Astatine-211 (²¹¹At) stands out as a compelling TAT radioisotope, presenting a judicious balance of favorable characteristics [141]. With a half-life of 7.2 hours, ²¹¹At is endowed with an optimal temporal window for therapeutic applications. Importantly, unlike the other TAT isotopes, its decay series exhibit an absence of toxic daughters, a crucial consideration in ensuring the safety and efficacy of cancer treatments. Furthermore, ²¹¹At offers the practical advantage of feasible production in clinically relevant amounts, enhancing its accessibility for potential clinical applications. These attributes collectively position ²¹¹At as a promising contender in the expanding range of alpha-emitting radionuclides for targeted therapies. The decay process of ²¹¹At involves two branches (Figure 10). The first decay branch (42% decay) leads to the generation of ²⁰⁷Bi (t½ = 32.9 years) and the emission of an α-particle (5.9 MeV). The ²⁰⁷Bi subsequently decays by electron capture to ²⁰⁷Pb. The second decay branch (58% decay) facilitated by electron capture produces ²¹¹Po (t½ = 516 milliseconds), which subsequently undergoes decay to ²⁰⁷Pb, emitting an α-particle (7.4 MeV).

 Figure 9 

Schematic presentation of the decay series of Thorium-227 and Radium-223.

RECORDS PROVIDED
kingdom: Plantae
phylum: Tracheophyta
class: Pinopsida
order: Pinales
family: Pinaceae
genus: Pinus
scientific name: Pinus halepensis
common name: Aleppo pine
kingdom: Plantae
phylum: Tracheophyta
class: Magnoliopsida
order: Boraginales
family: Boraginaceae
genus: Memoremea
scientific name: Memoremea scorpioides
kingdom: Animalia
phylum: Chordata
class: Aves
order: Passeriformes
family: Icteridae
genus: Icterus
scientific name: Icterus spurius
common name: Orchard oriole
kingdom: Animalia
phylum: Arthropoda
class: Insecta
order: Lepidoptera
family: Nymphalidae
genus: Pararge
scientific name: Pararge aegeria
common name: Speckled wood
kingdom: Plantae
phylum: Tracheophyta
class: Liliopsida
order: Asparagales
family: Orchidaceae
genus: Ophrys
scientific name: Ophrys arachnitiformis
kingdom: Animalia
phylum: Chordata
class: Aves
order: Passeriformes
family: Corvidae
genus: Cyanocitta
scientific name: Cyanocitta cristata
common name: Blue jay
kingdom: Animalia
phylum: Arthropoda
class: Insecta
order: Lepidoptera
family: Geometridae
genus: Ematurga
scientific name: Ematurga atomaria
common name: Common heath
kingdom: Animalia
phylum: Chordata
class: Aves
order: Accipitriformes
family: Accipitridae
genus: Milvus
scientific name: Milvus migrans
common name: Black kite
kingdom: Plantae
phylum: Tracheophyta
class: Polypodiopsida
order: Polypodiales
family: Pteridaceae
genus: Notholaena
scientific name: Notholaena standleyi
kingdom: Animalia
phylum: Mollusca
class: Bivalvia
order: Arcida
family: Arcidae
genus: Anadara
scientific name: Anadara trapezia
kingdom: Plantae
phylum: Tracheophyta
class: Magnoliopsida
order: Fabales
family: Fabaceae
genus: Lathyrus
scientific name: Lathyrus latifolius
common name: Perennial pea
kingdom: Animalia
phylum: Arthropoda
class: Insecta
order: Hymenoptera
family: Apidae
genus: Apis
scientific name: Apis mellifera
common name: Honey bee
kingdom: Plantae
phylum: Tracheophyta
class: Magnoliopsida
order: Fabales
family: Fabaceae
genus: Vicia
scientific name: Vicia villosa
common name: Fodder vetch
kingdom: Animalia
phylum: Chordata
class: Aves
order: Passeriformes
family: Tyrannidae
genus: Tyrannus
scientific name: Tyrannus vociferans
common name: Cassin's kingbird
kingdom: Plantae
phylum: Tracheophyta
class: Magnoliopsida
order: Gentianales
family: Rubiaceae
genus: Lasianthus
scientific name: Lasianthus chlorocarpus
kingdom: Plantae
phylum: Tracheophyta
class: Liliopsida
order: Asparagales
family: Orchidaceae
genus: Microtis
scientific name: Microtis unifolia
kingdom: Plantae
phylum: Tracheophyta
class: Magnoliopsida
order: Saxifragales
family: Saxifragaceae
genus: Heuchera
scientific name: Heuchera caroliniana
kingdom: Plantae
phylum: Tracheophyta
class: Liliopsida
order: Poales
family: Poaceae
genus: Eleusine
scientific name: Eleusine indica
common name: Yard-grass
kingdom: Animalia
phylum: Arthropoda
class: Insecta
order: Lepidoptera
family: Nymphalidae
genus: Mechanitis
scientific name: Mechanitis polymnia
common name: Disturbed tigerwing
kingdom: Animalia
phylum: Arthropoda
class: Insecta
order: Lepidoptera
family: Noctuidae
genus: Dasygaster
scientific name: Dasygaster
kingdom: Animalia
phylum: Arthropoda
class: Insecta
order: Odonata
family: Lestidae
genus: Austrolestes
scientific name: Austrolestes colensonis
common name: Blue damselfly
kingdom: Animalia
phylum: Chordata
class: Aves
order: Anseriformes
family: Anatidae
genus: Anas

REQUIRED ACTION A
In the astatine-211 excerpt, what is the half-life of astatine-211?
REQUIRED ACTION B
List every nuclide that the astatine-211 excerpt names as a product in the decay of astatine-211.

WRITTEN ANSWER A
7.2 hours

WRITTEN ANSWER B
²⁰⁷Bi, ²⁰⁷Pb, ²¹¹Po